Union of ordinals
Solution 1:
Suppose that $X$ is a set of ordinals. First note that by the axiom of union we have that $\bigcup X$ is a set as well.
First we want to show that $\bigcup X$ is transitive, that is $x\in\bigcup X$ then $x\subseteq \bigcup X$. Suppose that $x\in\bigcup X$, then there is some $\alpha\in X$ such that $x\in\alpha$. Since $\alpha$ is an ordinal it is a transitive set and therefore $x\subseteq\alpha$, and since $\alpha\subseteq\bigcup X$ we have $x\subseteq\bigcup X$ as wanted.
Now we want to show that it is linearly ordered by $\in$, so take $x,y\in\bigcup X$. Then there are $\alpha,\beta\in X$ such that $x\in\alpha$ and $y\in\beta$. By Lemma 2.11 (p. 19) we know that $\alpha\in\beta$ or $\beta\in\alpha$ or $\alpha=\beta$. Either way we may assume without loss of generality that $x,y\in\alpha$. Since $\alpha$ is linearly ordered by $\in$ we have that $x\in y$ or $y\in x$ or $x=y$ as wanted.

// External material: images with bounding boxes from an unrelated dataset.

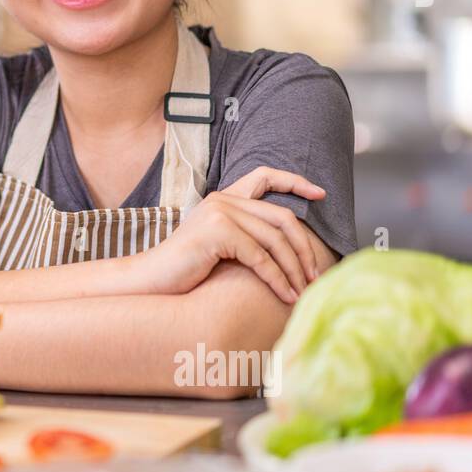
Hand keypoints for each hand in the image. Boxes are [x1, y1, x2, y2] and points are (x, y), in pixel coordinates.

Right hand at [141, 167, 326, 302]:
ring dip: (294, 269)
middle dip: (304, 247)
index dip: (295, 182)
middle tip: (316, 273)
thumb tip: (289, 248)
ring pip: (275, 240)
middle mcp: (222, 199)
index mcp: (223, 197)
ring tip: (304, 290)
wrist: (151, 281)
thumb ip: (246, 236)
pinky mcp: (218, 232)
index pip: (264, 176)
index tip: (321, 194)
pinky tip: (285, 295)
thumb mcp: (220, 246)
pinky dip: (277, 279)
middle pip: (282, 216)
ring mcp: (220, 212)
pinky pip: (261, 257)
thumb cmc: (185, 271)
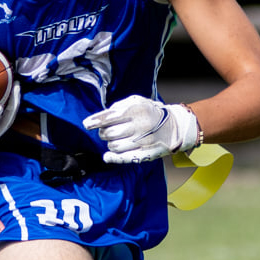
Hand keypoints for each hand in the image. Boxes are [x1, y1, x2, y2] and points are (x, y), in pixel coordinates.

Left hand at [83, 95, 198, 162]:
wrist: (173, 127)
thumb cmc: (149, 112)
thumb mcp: (136, 101)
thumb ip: (118, 107)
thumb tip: (100, 118)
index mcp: (136, 110)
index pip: (110, 117)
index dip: (95, 121)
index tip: (86, 124)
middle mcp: (140, 126)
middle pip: (109, 133)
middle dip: (103, 132)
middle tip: (107, 130)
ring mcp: (143, 141)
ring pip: (114, 146)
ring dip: (110, 142)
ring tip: (116, 138)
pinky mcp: (145, 154)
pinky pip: (123, 158)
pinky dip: (112, 157)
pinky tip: (107, 155)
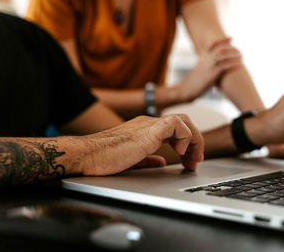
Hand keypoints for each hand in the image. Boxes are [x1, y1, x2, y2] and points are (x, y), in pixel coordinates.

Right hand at [84, 114, 203, 174]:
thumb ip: (148, 158)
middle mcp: (148, 123)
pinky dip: (184, 137)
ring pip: (184, 120)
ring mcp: (148, 124)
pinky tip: (179, 152)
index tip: (189, 161)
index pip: (175, 128)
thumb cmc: (103, 158)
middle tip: (195, 161)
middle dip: (195, 141)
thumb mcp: (132, 159)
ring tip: (192, 159)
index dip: (187, 144)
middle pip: (183, 121)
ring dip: (194, 140)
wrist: (88, 155)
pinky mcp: (148, 131)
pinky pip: (176, 124)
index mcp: (145, 129)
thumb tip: (161, 161)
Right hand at [175, 38, 241, 101]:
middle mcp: (204, 60)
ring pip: (223, 55)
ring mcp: (208, 66)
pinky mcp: (211, 74)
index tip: (231, 38)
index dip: (223, 40)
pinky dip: (233, 63)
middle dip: (231, 48)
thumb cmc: (191, 85)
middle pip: (220, 48)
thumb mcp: (198, 74)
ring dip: (234, 54)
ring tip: (242, 56)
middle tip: (239, 50)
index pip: (213, 45)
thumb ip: (205, 70)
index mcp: (201, 58)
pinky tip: (240, 64)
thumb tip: (213, 76)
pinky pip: (224, 66)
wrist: (184, 90)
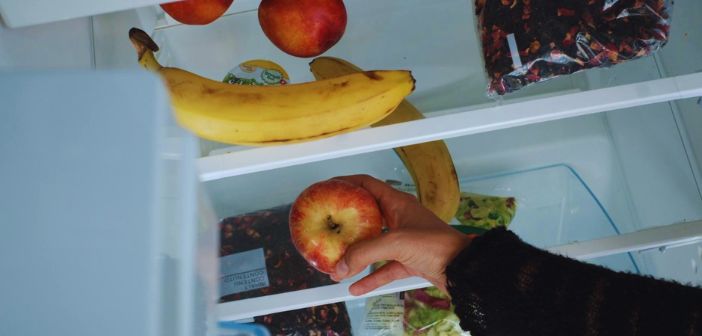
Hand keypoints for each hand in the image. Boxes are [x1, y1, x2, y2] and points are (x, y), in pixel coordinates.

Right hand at [330, 175, 470, 295]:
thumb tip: (341, 265)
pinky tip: (356, 286)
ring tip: (338, 263)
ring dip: (356, 255)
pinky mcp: (409, 261)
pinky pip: (384, 268)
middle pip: (366, 217)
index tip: (328, 188)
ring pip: (373, 245)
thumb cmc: (438, 245)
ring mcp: (404, 241)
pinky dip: (370, 277)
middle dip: (346, 224)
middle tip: (328, 227)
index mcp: (398, 203)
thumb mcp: (397, 243)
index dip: (347, 184)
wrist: (464, 269)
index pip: (367, 185)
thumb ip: (365, 253)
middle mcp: (400, 219)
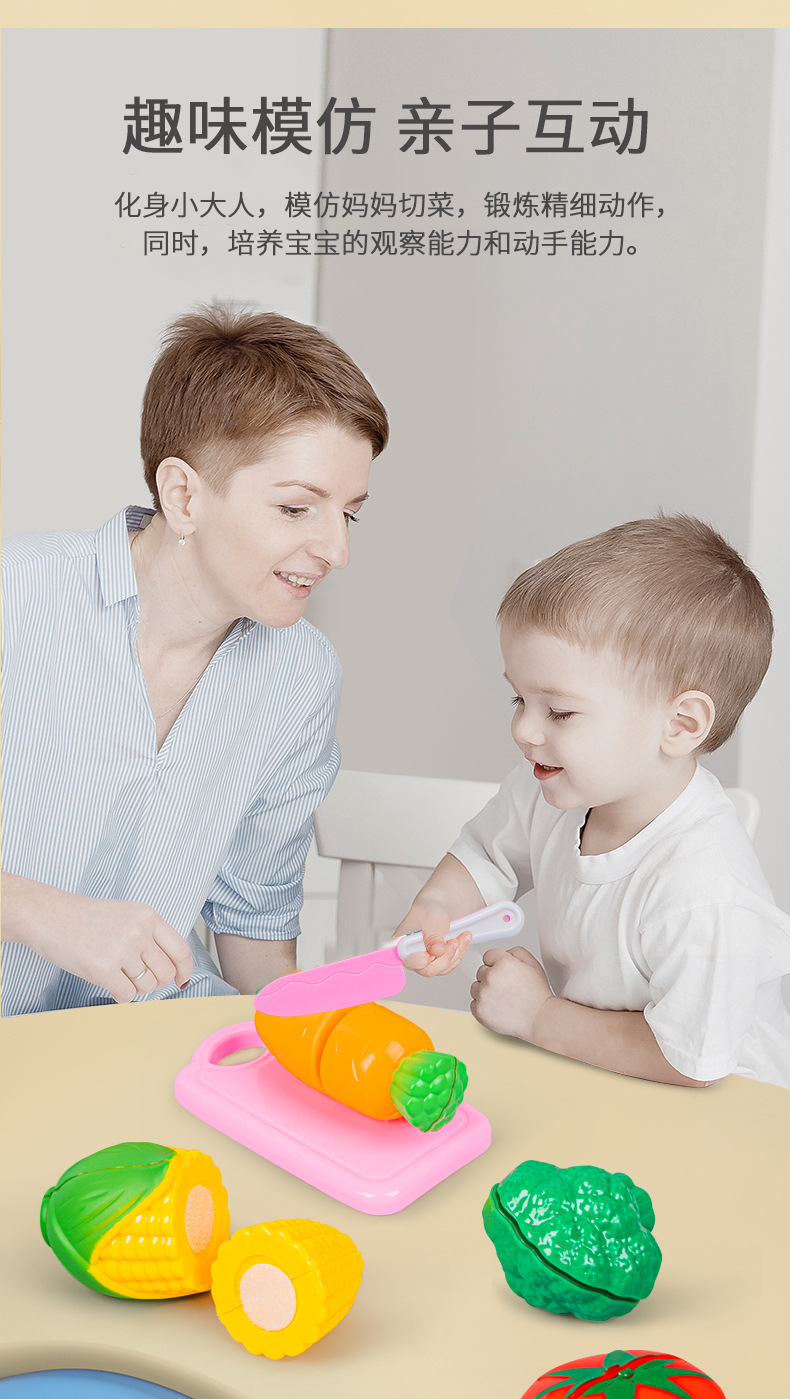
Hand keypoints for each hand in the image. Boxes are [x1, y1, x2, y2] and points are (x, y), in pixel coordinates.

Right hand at [3, 876, 192, 1002]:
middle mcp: (139, 932)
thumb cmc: (84, 918)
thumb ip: (148, 935)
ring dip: (135, 987)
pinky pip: (127, 996)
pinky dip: (120, 996)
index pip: (181, 949)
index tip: (182, 980)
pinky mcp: (103, 969)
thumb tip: (169, 965)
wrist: (48, 915)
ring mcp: (122, 950)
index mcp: (148, 916)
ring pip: (147, 986)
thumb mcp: (126, 914)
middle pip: (166, 973)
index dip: (185, 970)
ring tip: (117, 974)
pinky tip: (109, 983)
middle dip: (155, 982)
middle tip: (136, 978)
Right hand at [391, 900, 472, 977]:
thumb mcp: (431, 919)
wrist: (439, 904)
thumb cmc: (429, 908)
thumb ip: (433, 936)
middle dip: (447, 956)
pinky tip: (462, 940)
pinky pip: (449, 964)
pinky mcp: (436, 960)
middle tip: (455, 940)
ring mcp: (425, 959)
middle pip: (428, 969)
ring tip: (463, 936)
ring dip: (456, 953)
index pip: (412, 962)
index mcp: (403, 944)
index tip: (442, 946)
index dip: (428, 957)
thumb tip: (436, 951)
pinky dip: (459, 953)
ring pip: (442, 968)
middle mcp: (412, 955)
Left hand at [470, 945, 552, 1039]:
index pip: (488, 955)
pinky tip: (498, 1007)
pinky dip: (483, 1006)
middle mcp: (491, 977)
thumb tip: (504, 952)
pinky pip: (474, 1003)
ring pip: (476, 987)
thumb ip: (516, 952)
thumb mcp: (533, 964)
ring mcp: (483, 994)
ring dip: (485, 991)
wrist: (539, 1019)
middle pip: (481, 971)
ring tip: (503, 998)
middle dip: (492, 977)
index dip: (498, 964)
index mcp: (503, 963)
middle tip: (507, 987)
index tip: (504, 972)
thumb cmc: (537, 995)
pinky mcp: (479, 1010)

Lastly, to show that every non-empty set has a least element we can resort to the axiom of regularity which says that $\in$ is well-founded. To see that directly we can also argue as following:
Let $A\subseteq\bigcup X$ be non-empty. There is some $\alpha\in X$ such that $A\cap\alpha\neq\varnothing$. Since $\alpha$ is well-ordered we have that $\alpha\cap A$ has a minimal element, call it $x$. Suppose that $x$ was not minimal in $A$, then there is some $y\in A$ such that $y\in x$, however $x\in\alpha$ therefore $x\subseteq\alpha$, so $y\in\alpha$ and therefore $y\in A\cap\alpha$ which contradicts the fact that $x$ was the minimal element of $A\cap\alpha$.